Stored items:
- - -
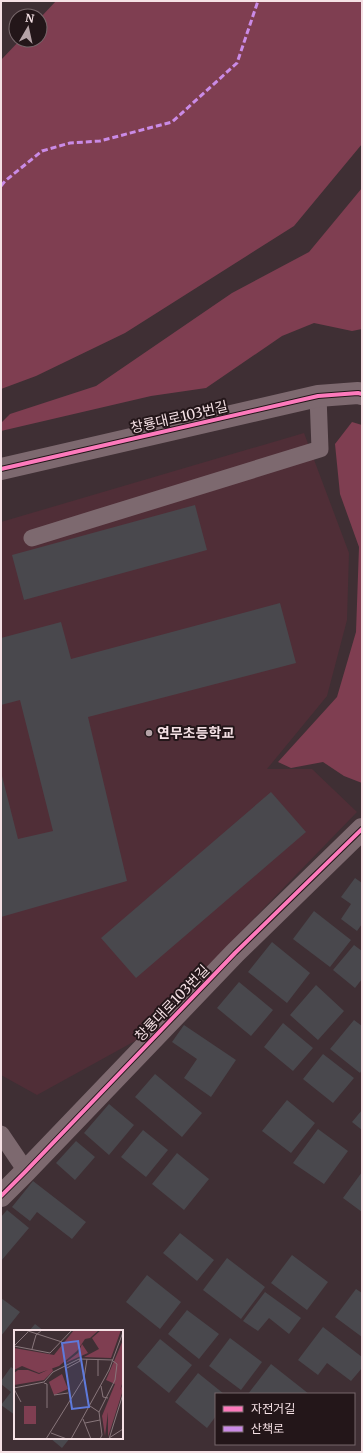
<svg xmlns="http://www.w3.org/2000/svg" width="363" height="1453" viewBox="0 0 363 1453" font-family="Merriweather,'Noto Sans KR',serif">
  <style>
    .built { fill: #502e37 }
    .green { fill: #7f3e51 }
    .building { fill: #49484d }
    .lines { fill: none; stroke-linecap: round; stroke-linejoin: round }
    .service { stroke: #7d696f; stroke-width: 17 }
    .minor { stroke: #7d696f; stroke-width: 22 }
    .quiet { stroke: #ca8be6; stroke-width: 3; stroke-dasharray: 6 3; stroke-linecap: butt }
    .cycleway-casing { stroke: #231619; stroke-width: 6 }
    .cycleway { stroke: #fd7abc; stroke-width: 4 }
    .poi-dot { fill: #b5a3a7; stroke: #231619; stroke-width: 1.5 }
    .labels { text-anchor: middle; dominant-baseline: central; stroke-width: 4; stroke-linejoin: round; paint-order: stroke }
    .street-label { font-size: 14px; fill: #f5e1e5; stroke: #231619 }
    .poi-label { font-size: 14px; font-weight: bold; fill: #f5e1e5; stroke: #231619; text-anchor: start }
    .inset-road { fill: none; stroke: #88767b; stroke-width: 1 }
    .view { fill: #5e7adc; fill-opacity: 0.15; stroke: #5e7adc; stroke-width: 2 }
    .inset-edge { fill: none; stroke: #f5e1e5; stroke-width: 2 }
  </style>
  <rect width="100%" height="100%" fill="#3f2f34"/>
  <path class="built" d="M304 433 349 553 347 620 327 696 267 769H312L357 812 135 1041 37 1095 1 1075V522Z"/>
  <path class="green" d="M56 1H362V144L294 226 125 333 36 376 1 389V60L20 40H40V18Z
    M362 188V329L352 331 314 323 282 336 206 388 151 396 1 431V423L10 414 96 386 232 293 309 252Z
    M352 422 362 425V783L344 776 323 762 291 768 278 762 337 697 356 632 359 547 340 494 335 444Z"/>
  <path class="building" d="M195 505 207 550 24 600 12 555Z
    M280 603 296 663 88 717 127 881 1 917V772L18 839 53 831 20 700 1 705V638L61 622 71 659Z
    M271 792 306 832 136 978 101 938Z
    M355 878 362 883V924L357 931 341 919 351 904 341 897Z
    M314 911 351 940 330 967 293 939Z
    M272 942 310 973 287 1003 248 972Z
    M354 945 362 951V979L355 988 333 970Z
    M239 982 273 1010 251 1036 217 1008Z
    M316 985 344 1011 318 1040 290 1015Z
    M354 1020 362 1026V1070L360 1073 330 1049Z
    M283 1023 313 1048 293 1071 264 1047Z
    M184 1025 236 1060 211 1097 184 1078 197 1059 172 1042Z
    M323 1054 354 1078 333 1103 303 1079Z
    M155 1074 202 1113 182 1137 135 1097Z
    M287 1100 315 1123 291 1153 262 1131Z
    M109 1104 134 1125 109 1155 84 1133Z
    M362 1110V1130L352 1122Z
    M318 1129 348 1151 324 1184 293 1163Z
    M143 1130 168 1150 146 1177 121 1157Z
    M76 1141 95 1157 75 1180 56 1163Z
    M177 1153 209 1179 184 1210 152 1184Z
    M362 1172V1212L343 1198Z
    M33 1181 86 1222 72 1239 37 1212 30 1221 12 1207Z
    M7 1210 29 1228 1 1261V1217Z
    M180 1233 214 1260 197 1281 163 1253Z
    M292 1255 328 1282 307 1310 271 1283Z
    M227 1258 265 1287 241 1319 203 1290Z
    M147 1275 181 1302 160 1329 126 1302Z
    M356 1289 362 1293V1337L335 1317Z
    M265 1292 301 1318 289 1334 269 1318 258 1331 243 1321Z
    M1 1298 20 1312 1 1336Z
    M187 1310 219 1334 199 1359 168 1334Z
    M35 1324 44 1331H29Z
    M323 1327 362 1357V1368L351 1381 327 1363 318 1375 298 1360Z
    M230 1338 262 1362 241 1390 209 1366Z
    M160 1339 192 1365 169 1393 137 1367Z
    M271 1364 309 1394H248Z
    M11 1367 15 1370V1415L1 1405 11 1392 1 1384V1381Z
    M198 1373 224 1394H216V1416L207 1428 175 1402Z
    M50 1438H70L62 1448Z"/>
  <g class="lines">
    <path class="service" d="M32 538 320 449 318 396
      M1 1134 26 1171"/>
    <path class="minor" d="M1 469 318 396 358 393 362 394
      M1 1196 26 1171 235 953 362 829"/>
    <path class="quiet" d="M1 186 5 181 42 151 70 143 100 141 172 122 237 63 258 1"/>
    <defs>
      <path id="cycleway" d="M1 469 318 396 358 393 362 394
        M1 1196 26 1171 235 953 362 829"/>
    </defs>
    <use href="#cycleway" class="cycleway-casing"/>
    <use href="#cycleway" class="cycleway"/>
  </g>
  <circle class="poi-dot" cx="149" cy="733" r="4"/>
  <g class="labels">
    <g class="street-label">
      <text transform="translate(179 417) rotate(-13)">창룡대로103번길</text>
      <text transform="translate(172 1003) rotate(-46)">창룡대로103번길</text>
    </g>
    <g class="poi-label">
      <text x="157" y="733">연무초등학교</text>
    </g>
  </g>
  <g transform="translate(14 1330)">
    <rect width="109" height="109" fill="#3f2f34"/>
    <path d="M60 0H85L76 8 71 9 63 21 45 36 25 43 8 36 0 40V18L40 25ZM87 0H107L97 28 70 27 85 19 78 8ZM109 10V51L106 60 109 54V60L94 107V82L91 106 88 86 101 54 92 50ZM68 14 74 23 51 33 64 23ZM38 38 39 41 30 50 0 55V43L4 40H14L25 44ZM48 44 54 59 40 65 35 52ZM10 76H22V94H10Z" fill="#7f3e51"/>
    <path class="inset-road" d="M11 0 48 12M0 16 36 23 58 0M0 16 14 2M18 19 22 5 28 0M84 29V46M53 38 66 31 65 29M30 53 33 54V78M87 56 89 67 94 68M0 58 30 52 39 42 65 29 99 30M0 59 7 72M40 65 54 63M76 76 85 82 88 105 86 109M85 82 101 50 103 34 99 31M69 89 77 109M71 93 86 90M37 103 53 109M95 108 109 99M32 109 70 48 73 29M57 109 95 40 109 2M95 109 109 64"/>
    <path class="view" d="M64 11 75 77 58 79 48 13Z"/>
    <rect width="109" height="109" class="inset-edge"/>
  </g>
  <rect width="363" height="1453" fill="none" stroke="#f5e1e5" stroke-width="4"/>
  <rect x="215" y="1393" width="140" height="52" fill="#231619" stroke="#77676b"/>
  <rect x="223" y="1406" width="20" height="6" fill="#fd7abc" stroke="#77676b"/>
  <text x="251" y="1413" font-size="12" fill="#f5e1e5">자전거길</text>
  <rect x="223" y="1426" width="20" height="6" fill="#ca8be6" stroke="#77676b"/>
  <text x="251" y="1433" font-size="12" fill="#f5e1e5">산책로</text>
  <g transform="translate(28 28) rotate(9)"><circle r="19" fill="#231619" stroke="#77676b"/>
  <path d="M0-3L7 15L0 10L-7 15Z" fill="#b5a3a7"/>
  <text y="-6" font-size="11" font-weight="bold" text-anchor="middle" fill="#f5e1e5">N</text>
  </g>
</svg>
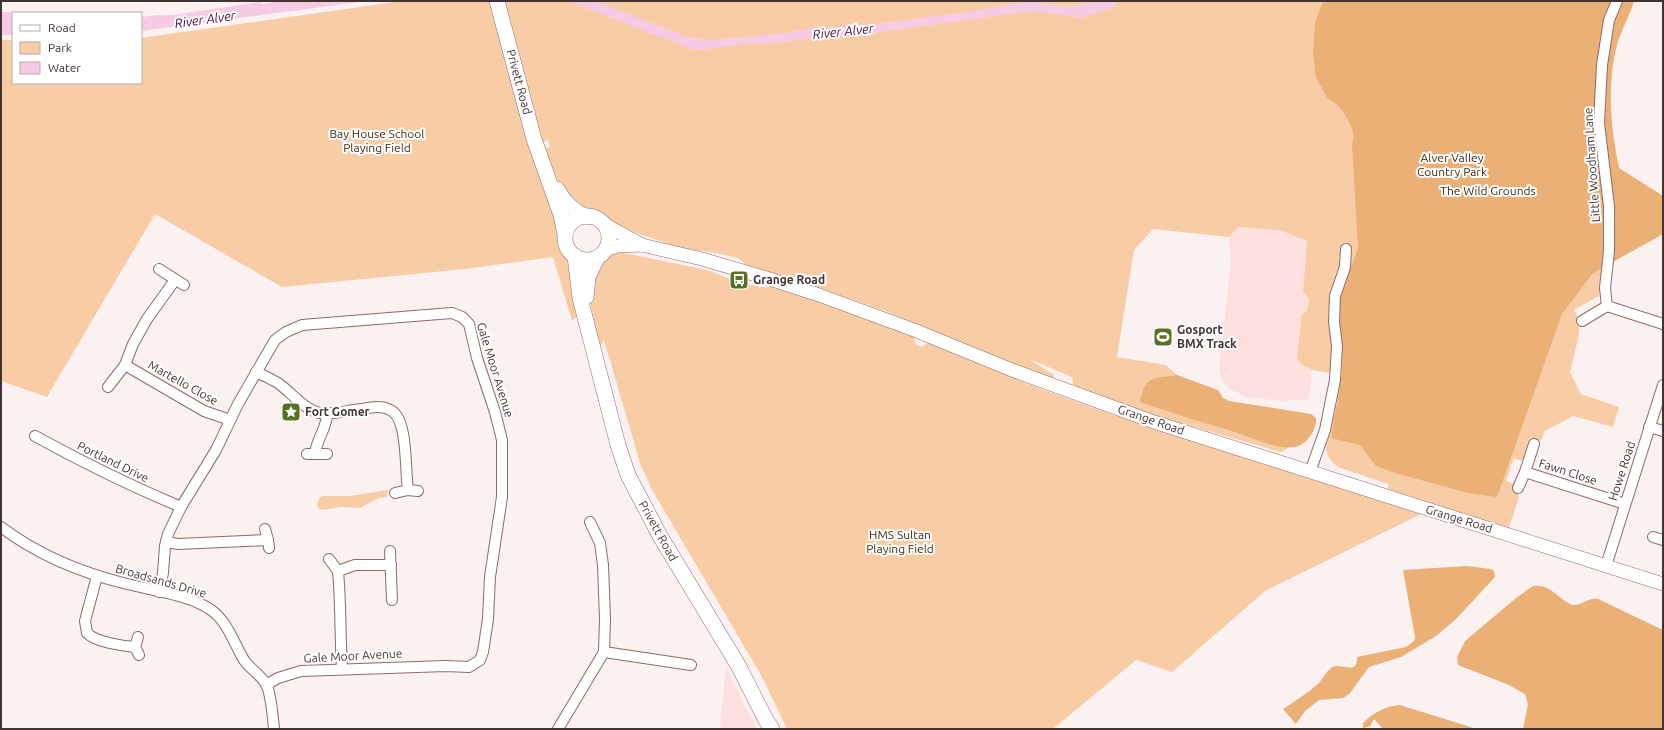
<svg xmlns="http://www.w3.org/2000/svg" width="1664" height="730" viewBox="0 0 1664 730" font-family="Ubuntu,sans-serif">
<rect width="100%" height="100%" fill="#faf1f0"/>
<g fill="#fde0dd">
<path d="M1239,227L1279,230L1307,241L1303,292L1309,299L1307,311L1304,312L1306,368L1312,369L1309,399L1282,401L1246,397L1229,388L1222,380L1219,368L1231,262L1229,237Z"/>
<path d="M726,666L748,713L757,729H720Z"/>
</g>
<g fill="#f8cda5">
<path d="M402,1H490L555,222L559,249L566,258L572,278L577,316L572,321L553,257L465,269L282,287L155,214L47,397L1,381V40H13V83H141V38Z"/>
<path d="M503,1H1634C1630,14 1624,25 1619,38C1606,79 1610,126 1619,168L1663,196V234L1603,267L1599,296L1574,310L1578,318L1579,335L1570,372L1581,394L1619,407L1613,427L1573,416L1545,431L1541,441L1531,438L1522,461L1514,458L1506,481L1514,484L1519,497L1509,528L1388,489V484L1338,467C1314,451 1332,423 1338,402C1340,393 1340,383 1342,374C1328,372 1301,373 1297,356L1302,314L1307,311L1309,299L1303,292L1307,241L1279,230L1239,227L1229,237L1153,229L1134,250L1117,357L1166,365L1177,375L1145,403L1263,442L1290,447L1281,452L1163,418L1074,389L1072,377L1029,359L1054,375L1053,380L885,311L796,280L749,267L738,258L711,252L683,249L642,235L578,206L563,192L553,171L544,149L550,147L548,140L542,143Z"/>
<path d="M614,251L707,270L733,280L760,287H779L914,335L915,344L922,347L929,342C970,360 1012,378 1055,394C1175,438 1299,474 1421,514L1265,591L1172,672L1136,660L1053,729H787L761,675L651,488L640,463L604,340L600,347L590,302L591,281L601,258Z"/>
<path d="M388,490L387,497L379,498L360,508L341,507L322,510L319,509L317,503L320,498L323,496H350Z"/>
</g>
<g fill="#eab076">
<path d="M1323,1H1634C1630,14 1624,25 1619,38C1606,79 1610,126 1619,168L1663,196V234L1593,273L1562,314L1497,497L1468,493L1395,473L1376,466L1360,445L1331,438L1342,374L1343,350L1338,328L1340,298L1358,248L1352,145C1353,141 1354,136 1353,132C1350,121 1339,102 1328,99L1316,78L1313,53L1315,23Z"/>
<path d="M1177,375L1218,390L1223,398L1229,401L1311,414L1316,418C1317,430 1306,446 1294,447C1276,449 1254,439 1237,433C1205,423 1172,413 1140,402C1145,375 1153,379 1177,375Z"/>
<path d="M1467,566L1491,569L1494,571L1495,577L1456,619L1436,636L1401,657L1369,667L1350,693L1343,698L1319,700L1305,711L1296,724L1283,709C1295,701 1308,693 1319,683C1323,678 1326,672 1331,668C1340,661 1358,677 1357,657L1406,647L1414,641L1415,637L1403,570Z"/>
<path d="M1533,586C1551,584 1558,599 1572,605C1582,606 1588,597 1598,599L1663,630V729H1523L1528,704L1525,694L1509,685L1458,665L1457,657L1465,641L1516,598Z"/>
<path d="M1400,705L1403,706L1477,729H1383L1374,719L1370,726L1363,728V723C1373,713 1385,706 1400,705Z"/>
</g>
<g fill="#f8cbe5">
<path d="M280,1H367L141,31V17L158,15H174L260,2L264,4Z"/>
<path d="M568,1H596L687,37L708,40L787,33L799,30L875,24L960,13L1015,4L1027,1L1069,7L1094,1H1121L1109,9L1081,18L1050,13L1023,12L867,34L811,38L781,43L746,44L699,50L691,49Z"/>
<path d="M1,12H47L63,13H13V35H1Z"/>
</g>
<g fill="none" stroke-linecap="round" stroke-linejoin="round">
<defs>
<g id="minor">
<path d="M1617,1L1609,20L1602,65L1599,123L1609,206V251L1605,288L1607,306L1663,324"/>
<path d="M159,269L184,285"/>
<path d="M1582,321L1607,306"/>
<path d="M125,365L204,411L230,420"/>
<path d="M256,372C263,375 271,379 278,383C291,392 304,410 320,413C333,415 349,410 362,409C372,407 383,405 392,411C408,421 405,471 408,490"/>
<path d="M108,387L125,365L133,344L147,319L175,280"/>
<path d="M1649,427L1663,431"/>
<path d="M35,436C82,462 131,486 181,507"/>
<path d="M1534,444L1525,472L1625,504"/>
<path d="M307,454H327"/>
<path d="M315,454C316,440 327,428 327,414"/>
<path d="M1310,472L1325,430L1335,380L1337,346L1334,322L1335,296L1345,267L1346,249"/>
<path d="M1518,488L1525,472"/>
<path d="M395,493L408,490L418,491"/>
<path d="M1,527C38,555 82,573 127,584C151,590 188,595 208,608C227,619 233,642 244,660C250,669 261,675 266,684C271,693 273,718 274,729"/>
<path d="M265,529L268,540L269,548"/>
<path d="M1653,537L1663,540"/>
<path d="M166,542L178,544L268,540"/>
<path d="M390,551L392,600"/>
<path d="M329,559L338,571"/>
<path d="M1606,566L1663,385"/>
<path d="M97,576L85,621L87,633C95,642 123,646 135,647"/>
<path d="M159,592L163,573L165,546L168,534L181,507L216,450L238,404L275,340L286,332L302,325L439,314L452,313L462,317L469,324L477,358L495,412L502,440V497L490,577L488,619L483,652L480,660L469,667L446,666L301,671L278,678L266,685"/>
<path d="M138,637L135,647L139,655"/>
<path d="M604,652L691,665"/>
<path d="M342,669C340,637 341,604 338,571L355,565H391"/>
<path d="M558,729L604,652L605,619L603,565L600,543L590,522"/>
</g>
<g id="tertiary">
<path d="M602,223L642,245"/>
<path d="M605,250L617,246L642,245L702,259L773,280L819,295L914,330L1012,370L1154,422L1663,584"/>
</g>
<g id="secondary">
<path d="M497,1L534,139L561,215L565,234"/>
<path d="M557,189C564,202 573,211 587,217"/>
<circle cx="587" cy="238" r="22"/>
<path d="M575,256L580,298L618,445L628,475L660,536L738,665L766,720L772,729"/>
<path d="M586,297L588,277L597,258"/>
</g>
</defs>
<use href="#minor" stroke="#8e6b68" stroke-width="12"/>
<use href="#tertiary" stroke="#8e6b68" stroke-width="14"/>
<use href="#secondary" stroke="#8e6b68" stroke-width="16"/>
<use href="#minor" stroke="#fff" stroke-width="10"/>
<use href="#tertiary" stroke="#fff" stroke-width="13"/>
<use href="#secondary" stroke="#fff" stroke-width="15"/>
</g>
<defs>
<symbol id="bus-square" viewBox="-11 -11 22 22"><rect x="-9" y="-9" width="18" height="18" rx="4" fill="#567125" stroke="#fff"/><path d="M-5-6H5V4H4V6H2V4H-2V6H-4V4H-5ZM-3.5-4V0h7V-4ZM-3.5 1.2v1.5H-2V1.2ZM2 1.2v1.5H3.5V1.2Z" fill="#fff"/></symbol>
<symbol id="stadium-square" viewBox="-11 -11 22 22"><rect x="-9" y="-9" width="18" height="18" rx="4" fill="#567125" stroke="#fff"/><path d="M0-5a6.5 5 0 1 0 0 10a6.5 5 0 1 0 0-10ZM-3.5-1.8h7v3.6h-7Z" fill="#fff"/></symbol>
<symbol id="sight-square" viewBox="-11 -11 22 22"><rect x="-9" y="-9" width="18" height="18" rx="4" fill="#567125" stroke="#fff"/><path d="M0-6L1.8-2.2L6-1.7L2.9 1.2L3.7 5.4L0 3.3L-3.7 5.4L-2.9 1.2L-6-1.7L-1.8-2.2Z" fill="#fff"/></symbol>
</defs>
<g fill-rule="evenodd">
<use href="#bus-square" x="728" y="269" width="22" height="22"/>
<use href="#stadium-square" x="1152" y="326" width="22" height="22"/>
<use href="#sight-square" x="280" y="401" width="22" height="22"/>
</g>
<g text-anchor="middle" stroke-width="4" stroke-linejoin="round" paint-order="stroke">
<g font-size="12" fill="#423331" stroke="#fff">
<text transform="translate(519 82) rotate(75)" y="4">Privett Road</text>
<text transform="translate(1592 165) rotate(-94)" y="4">Little Woodham Lane</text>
<text transform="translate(495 370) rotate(73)" y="4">Gale Moor Avenue</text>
<text transform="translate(183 383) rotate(29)" y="4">Martello Close</text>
<text transform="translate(1151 420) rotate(19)" y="4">Grange Road</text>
<text transform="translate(113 462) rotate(26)" y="4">Portland Drive</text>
<text transform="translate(1622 471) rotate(-72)" y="4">Howe Road</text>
<text transform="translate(1568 472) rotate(18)" y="4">Fawn Close</text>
<text transform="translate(1459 519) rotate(17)" y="4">Grange Road</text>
<text transform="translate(658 531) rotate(61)" y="4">Privett Road</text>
<text transform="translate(161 581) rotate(16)" y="4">Broadsands Drive</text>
<text transform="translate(353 656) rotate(-3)" y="4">Gale Moor Avenue</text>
</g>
<g font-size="12" fill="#40280f" stroke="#fff">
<text x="377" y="138">Bay House School<tspan x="377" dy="14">Playing Field</tspan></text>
<text x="1452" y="162">Alver Valley<tspan x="1452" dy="14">Country Park</tspan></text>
<text x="1488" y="195">The Wild Grounds</text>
<text x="900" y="539">HMS Sultan<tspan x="900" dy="14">Playing Field</tspan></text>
</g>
<g font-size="12" font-weight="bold" fill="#423331" stroke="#fff" text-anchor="start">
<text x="753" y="284">Grange Road</text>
<text x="1177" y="334">Gosport<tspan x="1177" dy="14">BMX Track</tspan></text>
<text x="305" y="416">Fort Gomer</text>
</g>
<g font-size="13" font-style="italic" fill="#4c0d38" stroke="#fff">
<text transform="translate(205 19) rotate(-8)" y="5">River Alver</text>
<text transform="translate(843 31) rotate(-6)" y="5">River Alver</text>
</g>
</g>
<rect width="1664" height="730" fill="none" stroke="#423331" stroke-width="4"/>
<rect x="12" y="12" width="130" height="72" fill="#ffffff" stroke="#b3adad"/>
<rect x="20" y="25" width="20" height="6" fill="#ffffff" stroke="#b3adad"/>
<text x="48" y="32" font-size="12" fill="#423331">Road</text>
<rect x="20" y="42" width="20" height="12" fill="#f8cda5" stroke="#b3adad"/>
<text x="48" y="52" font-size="12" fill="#423331">Park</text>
<rect x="20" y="62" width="20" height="12" fill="#f8cbe5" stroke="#b3adad"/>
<text x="48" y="72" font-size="12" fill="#423331">Water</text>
</svg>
- - -
In the records above, find each line with the word "linejoin" and copy it.

    .lines { fill: none; stroke-linecap: round; stroke-linejoin: round }
    .labels { text-anchor: middle; dominant-baseline: central; stroke-width: 4; stroke-linejoin: round; paint-order: stroke }
<g fill="none" stroke-linecap="round" stroke-linejoin="round">
<g text-anchor="middle" stroke-width="4" stroke-linejoin="round" paint-order="stroke">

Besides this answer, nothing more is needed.